WE did these things - nearly everyone.   I know I did some of it - I foolishly took "cash out" of my home by refinancing it.   And I signed a "liar's loan" to buy the house I live in now.   I was fortunate (and smart) enough to sell out when I did - and pay off that liar's loan in its entirety.  

Others were no so fortunate.   They used "funny money" financing to buy houses that they felt they deserved rather than what they could afford.   And like small children, when they were inevitably evicted, they smashed those cherished granite countertops in a fit of rage - as if to say, "If I can't have it, no one can!"   But of course, the houses were re-sold, for far lower amounts, and stone countertops really aren't all that expensive to replace.

Of course, it takes balls and courage to say, "Gee, maybe I made some mistakes here!   Maybe I bought too much house for my income?   Maybe I should have thought about these loan papers I was signing.   Maybe I should have realized that housing prices can't just keep skyrocketing forever."

Naaah!  Let's blame black people, instead!  It's so much easier - and fun!

And why not?   They've been the proverbial (and literal) whipping-boy for the middle-class and right-wing for eons.

No, the CRA didn't cause the Real Estate meltdown.   And no, it wasn't Bill Clinton's fault - not when George W. had eight years in office to change regulations and push new laws through.  

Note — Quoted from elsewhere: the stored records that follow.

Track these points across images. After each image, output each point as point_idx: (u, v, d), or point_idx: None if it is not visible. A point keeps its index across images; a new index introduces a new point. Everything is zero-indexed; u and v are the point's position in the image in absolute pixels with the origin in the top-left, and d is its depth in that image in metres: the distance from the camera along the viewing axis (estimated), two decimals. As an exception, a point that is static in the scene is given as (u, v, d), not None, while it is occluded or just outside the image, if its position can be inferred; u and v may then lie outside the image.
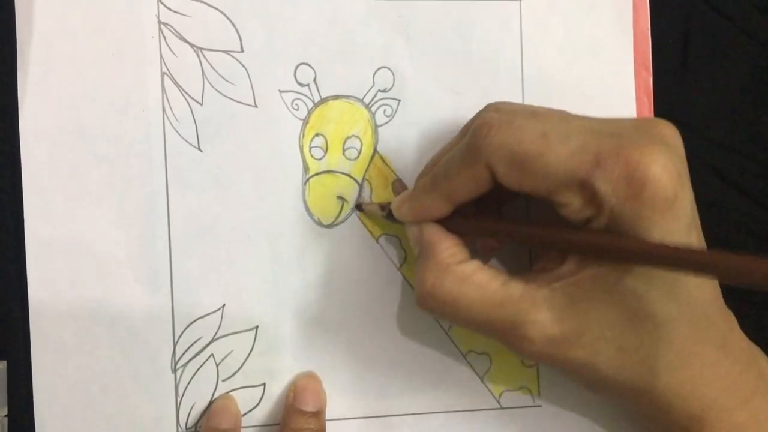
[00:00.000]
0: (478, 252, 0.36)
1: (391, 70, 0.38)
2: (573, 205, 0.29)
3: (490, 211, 0.35)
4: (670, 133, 0.30)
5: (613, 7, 0.40)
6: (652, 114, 0.40)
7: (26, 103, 0.36)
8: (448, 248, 0.32)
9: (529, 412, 0.39)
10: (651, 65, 0.40)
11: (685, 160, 0.30)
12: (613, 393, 0.32)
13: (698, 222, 0.31)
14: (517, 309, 0.30)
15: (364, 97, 0.38)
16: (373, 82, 0.38)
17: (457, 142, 0.34)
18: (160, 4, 0.37)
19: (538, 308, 0.30)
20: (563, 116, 0.31)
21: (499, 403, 0.39)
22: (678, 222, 0.28)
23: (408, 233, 0.35)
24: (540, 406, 0.39)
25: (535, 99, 0.39)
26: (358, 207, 0.38)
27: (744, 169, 0.41)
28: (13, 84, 0.36)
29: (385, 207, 0.36)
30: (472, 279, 0.31)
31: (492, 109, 0.32)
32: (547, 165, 0.29)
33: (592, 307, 0.30)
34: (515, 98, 0.39)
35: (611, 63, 0.40)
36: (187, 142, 0.37)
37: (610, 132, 0.29)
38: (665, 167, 0.28)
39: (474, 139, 0.30)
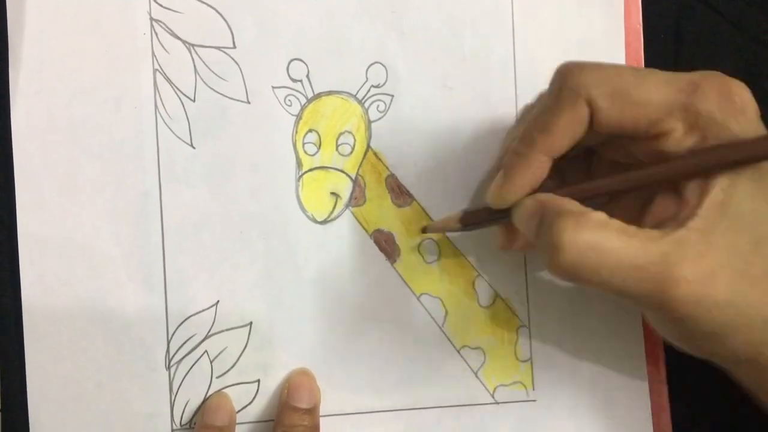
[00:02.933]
0: None
1: (384, 66, 0.38)
2: (677, 131, 0.30)
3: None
4: None
5: (604, 3, 0.40)
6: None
7: (18, 100, 0.36)
8: (570, 202, 0.30)
9: (523, 407, 0.39)
10: (643, 61, 0.40)
11: None
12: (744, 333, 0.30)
13: None
14: (663, 250, 0.28)
15: (357, 93, 0.38)
16: (367, 78, 0.38)
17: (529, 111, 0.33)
18: (152, 1, 0.37)
19: (682, 246, 0.28)
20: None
21: (493, 398, 0.39)
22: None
23: (517, 218, 0.32)
24: (534, 400, 0.39)
25: (528, 94, 0.39)
26: (424, 230, 0.38)
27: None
28: (5, 81, 0.36)
29: (453, 221, 0.36)
30: (611, 224, 0.29)
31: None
32: (648, 93, 0.29)
33: (722, 239, 0.29)
34: (508, 94, 0.39)
35: (602, 58, 0.39)
36: (180, 138, 0.37)
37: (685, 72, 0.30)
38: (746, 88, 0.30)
39: (567, 80, 0.30)
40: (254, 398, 0.37)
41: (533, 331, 0.39)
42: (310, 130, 0.38)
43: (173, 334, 0.37)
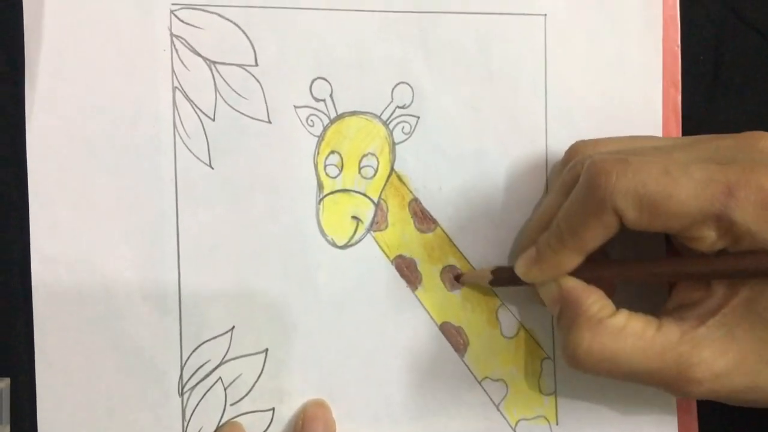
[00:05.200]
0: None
1: (410, 86, 0.37)
2: (708, 238, 0.29)
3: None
4: None
5: (641, 22, 0.38)
6: (680, 133, 0.38)
7: (34, 115, 0.35)
8: (594, 302, 0.32)
9: (546, 442, 0.38)
10: (680, 83, 0.38)
11: None
12: None
13: None
14: (679, 353, 0.30)
15: (381, 114, 0.37)
16: (392, 98, 0.37)
17: (556, 187, 0.34)
18: (173, 16, 0.35)
19: (699, 348, 0.30)
20: (668, 145, 0.32)
21: (515, 432, 0.37)
22: None
23: (542, 293, 0.34)
24: (558, 436, 0.38)
25: (558, 117, 0.38)
26: (457, 278, 0.37)
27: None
28: (21, 96, 0.35)
29: (485, 276, 0.36)
30: (627, 331, 0.31)
31: (589, 146, 0.34)
32: (679, 204, 0.29)
33: (749, 332, 0.30)
34: (538, 116, 0.38)
35: (638, 80, 0.38)
36: (198, 158, 0.36)
37: (726, 157, 0.30)
38: None
39: (594, 188, 0.30)
40: (268, 427, 0.36)
41: (558, 364, 0.38)
42: (333, 152, 0.37)
43: (187, 360, 0.36)
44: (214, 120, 0.36)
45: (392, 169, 0.37)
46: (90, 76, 0.35)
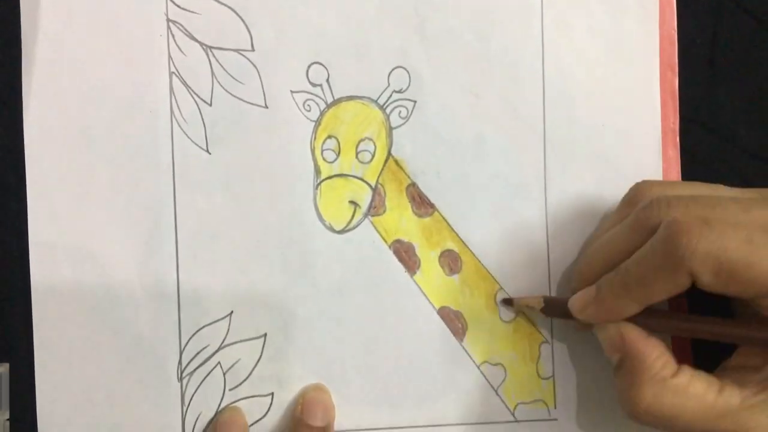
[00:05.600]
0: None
1: (407, 70, 0.37)
2: None
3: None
4: None
5: (638, 7, 0.38)
6: (677, 116, 0.38)
7: (31, 103, 0.35)
8: (658, 358, 0.31)
9: (544, 426, 0.38)
10: (677, 67, 0.38)
11: None
12: None
13: None
14: (738, 418, 0.30)
15: (378, 98, 0.37)
16: (388, 83, 0.37)
17: (618, 219, 0.34)
18: (169, 1, 0.35)
19: (758, 415, 0.30)
20: (746, 198, 0.31)
21: (513, 416, 0.37)
22: None
23: (600, 334, 0.33)
24: (556, 419, 0.38)
25: (556, 102, 0.37)
26: (506, 302, 0.37)
27: (772, 177, 0.39)
28: (18, 84, 0.35)
29: (535, 305, 0.36)
30: (690, 391, 0.31)
31: (655, 187, 0.33)
32: (760, 273, 0.28)
33: None
34: (535, 101, 0.37)
35: (635, 64, 0.38)
36: (196, 144, 0.36)
37: None
38: None
39: (674, 247, 0.29)
40: (267, 412, 0.36)
41: (556, 348, 0.38)
42: (330, 137, 0.37)
43: (186, 345, 0.36)
44: (211, 105, 0.36)
45: (389, 153, 0.37)
46: (87, 63, 0.35)
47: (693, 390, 0.30)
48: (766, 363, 0.31)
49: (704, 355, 0.34)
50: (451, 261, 0.37)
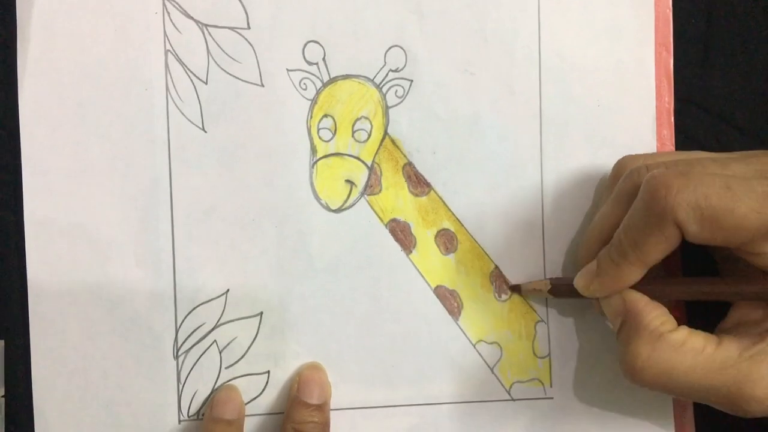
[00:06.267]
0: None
1: (403, 49, 0.37)
2: None
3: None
4: None
5: (634, -14, 0.38)
6: (672, 95, 0.38)
7: (26, 80, 0.35)
8: (657, 317, 0.32)
9: (540, 404, 0.38)
10: (672, 46, 0.38)
11: None
12: None
13: None
14: (739, 370, 0.30)
15: (374, 77, 0.37)
16: (385, 62, 0.37)
17: (608, 196, 0.34)
18: (164, -22, 0.35)
19: (758, 364, 0.30)
20: (723, 157, 0.32)
21: (509, 394, 0.38)
22: None
23: (606, 307, 0.34)
24: (552, 398, 0.38)
25: (552, 80, 0.37)
26: (515, 289, 0.37)
27: (767, 156, 0.39)
28: (13, 61, 0.35)
29: (542, 288, 0.36)
30: (687, 346, 0.31)
31: (638, 159, 0.34)
32: (741, 218, 0.29)
33: None
34: (532, 80, 0.37)
35: (631, 43, 0.38)
36: (191, 122, 0.36)
37: None
38: None
39: (655, 201, 0.30)
40: (264, 390, 0.36)
41: (552, 327, 0.38)
42: (326, 115, 0.37)
43: (182, 323, 0.36)
44: (206, 83, 0.36)
45: (386, 132, 0.37)
46: (81, 40, 0.35)
47: (691, 344, 0.31)
48: (763, 317, 0.31)
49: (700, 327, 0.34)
50: (446, 240, 0.37)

But it wasn't George Bush's fault either.   The funny money offered to everyone lead to over-building at all levels - mostly upper-end properties, where the real profits are.   But the real problem was you and me - the conspiracy of 330 million Americans, who decided to all go insane for a decade, and think that their houses were gold mines and worth a fortune.

We caused the problem, not one demographic group, President, or political party.   People who try to make political hay out of this are just wrong - and refusing to own up to their own malfeasance.   

And folks like that, who never learn from their mistakes, but instead externalize their problems, end up in a world of woe, as they make the same mistakes over and over again and never own up to anything as being their own damn fault.

So please, go sell crazy elsewhere.  We're all full up here.


P.S. - to all you Leftists who think it was the fault of Wall Street or "the Big Banks" - well fuck you too.

Stop making politics out of this.   What happened, happened because people - lots of people - decided to suspend reality for a decade or more.   Suspending it further with idiotic political arguments isn't helping anyone. 

Fuck all political extremists - on both sides!  A pox on both your houses!   Fuckers.